Se considerarmos todo o processo da Teologia da Libertação, nós encontramos uma diversidade de enfoques, métodos e conteúdo. Isto é devido à liberdade na criação, e para qual cada teólogo imprimiu sua própria maneira, a partir de suas possibilidades e limitações, na iluminação deste complexo caminho histórico que é a libertação do povo por trás dos planos de Deus. Porém detrás desta diversidade há uma unidade fundamental que é o que permite falar em Teologia da Libertação. Esta unidade foi alcançada na medida em que a Teologia da Libertação tem-se construída a partir e para o povo oprimido, como lugar originário da reflexão teológica. Esta teologia tem estado mais interessada na libertação real do que na beleza formal de suas reflexões sobre si mesma. O que unifica no fundo a Teologia da Libertação é a decidida vontade de colocar-se a serviço da realidade para transformá-la, e não meramente explicá-la, e menos ainda para perpetuar-se a si mesma como teologia.

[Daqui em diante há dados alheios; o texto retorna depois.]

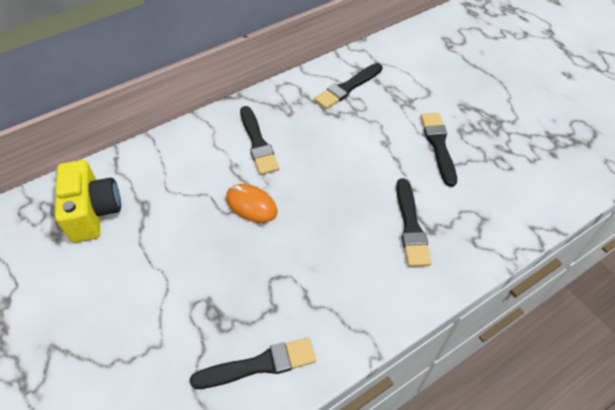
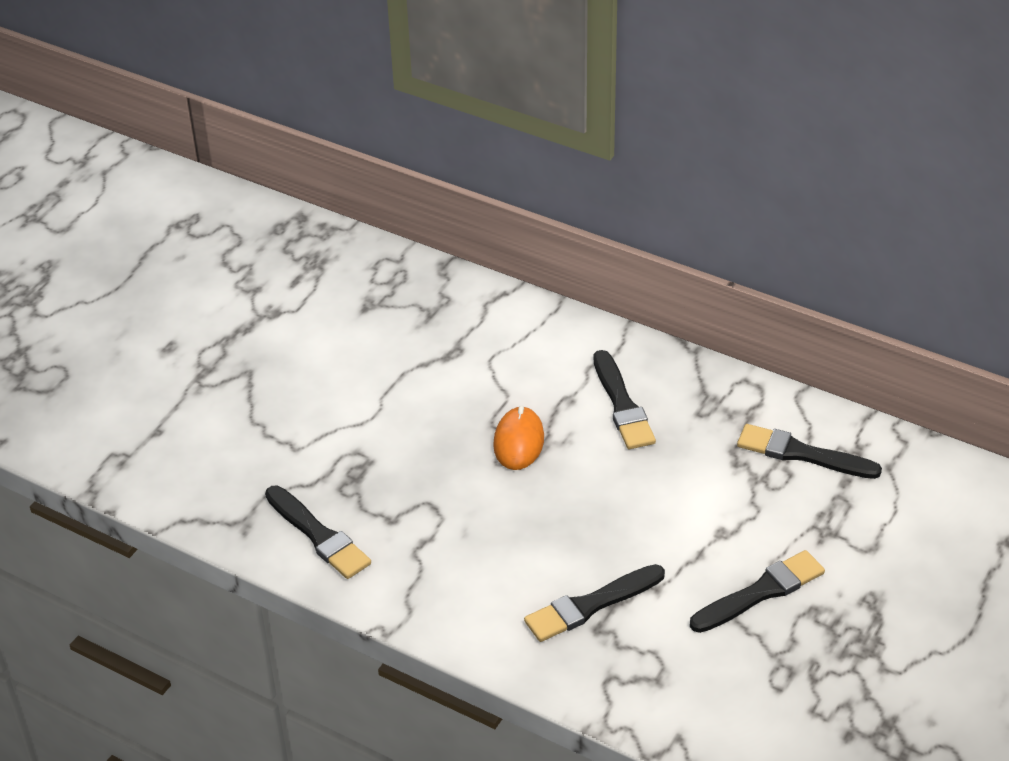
camera: 65 degrees right, 10 degrees down
yellow camera [55,160,121,243] -> none
black brush [240,106,279,175] -> black brush turned 60 degrees counterclockwise [594,350,656,449]

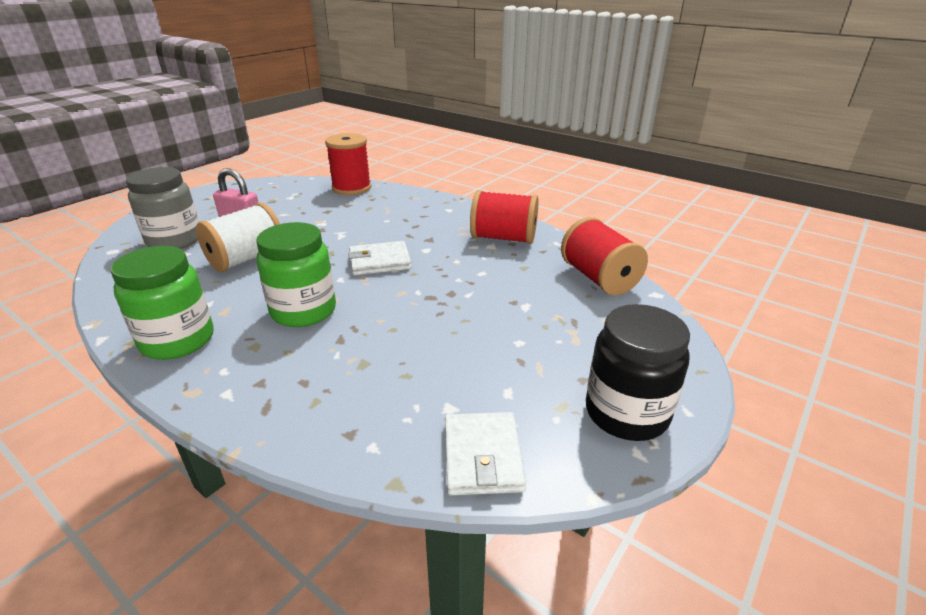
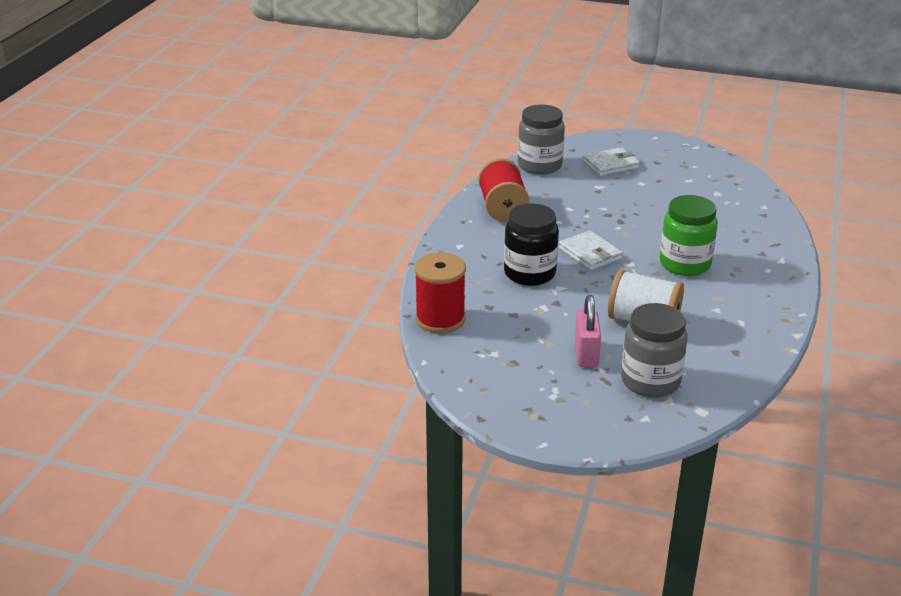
camera: 110 degrees left, 0 degrees up
green jar [111,246,214,360] -> none
white wallet [445,412,526,495] -> white wallet moved to [583,147,640,176]
red spool [561,217,648,295] -> grey jar [518,104,565,175]
black jar [586,304,690,441] -> black jar moved to [504,204,559,286]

Este novo modo de fazer teologia, vemos como um modo de superação das teologias que foram entregues ao nosso continente, e que têm sido importadas histórica e geograficamente. Também a nível de teologia é uma superação desta, pois o teólogo é capaz, a partir de sua subjetividade, de libertar-se das ataduras teóricas e ideológicas que foram impostas, sendo capaz de explicar a realidade sem a priori, vendo o continente e suas situações como são e não como o aparato ideológico dominante quisera explicar para sua justificação.
Na Teologia da Libertação, o povo explorado toma a palavra para interpretar sua realidade e para podê-la transformar. Hoje, cinquenta anos depois da conferência de Medellín, que reconhece como necessária a reflexão sobre os pobres do nosso continente para sua emancipação definitiva, será de novo nas Comunidades de Base, nos mais humildes, nos líderes que dão sua vida pelo povo, de onde se mantenha viva a chama da Teologia da Libertação.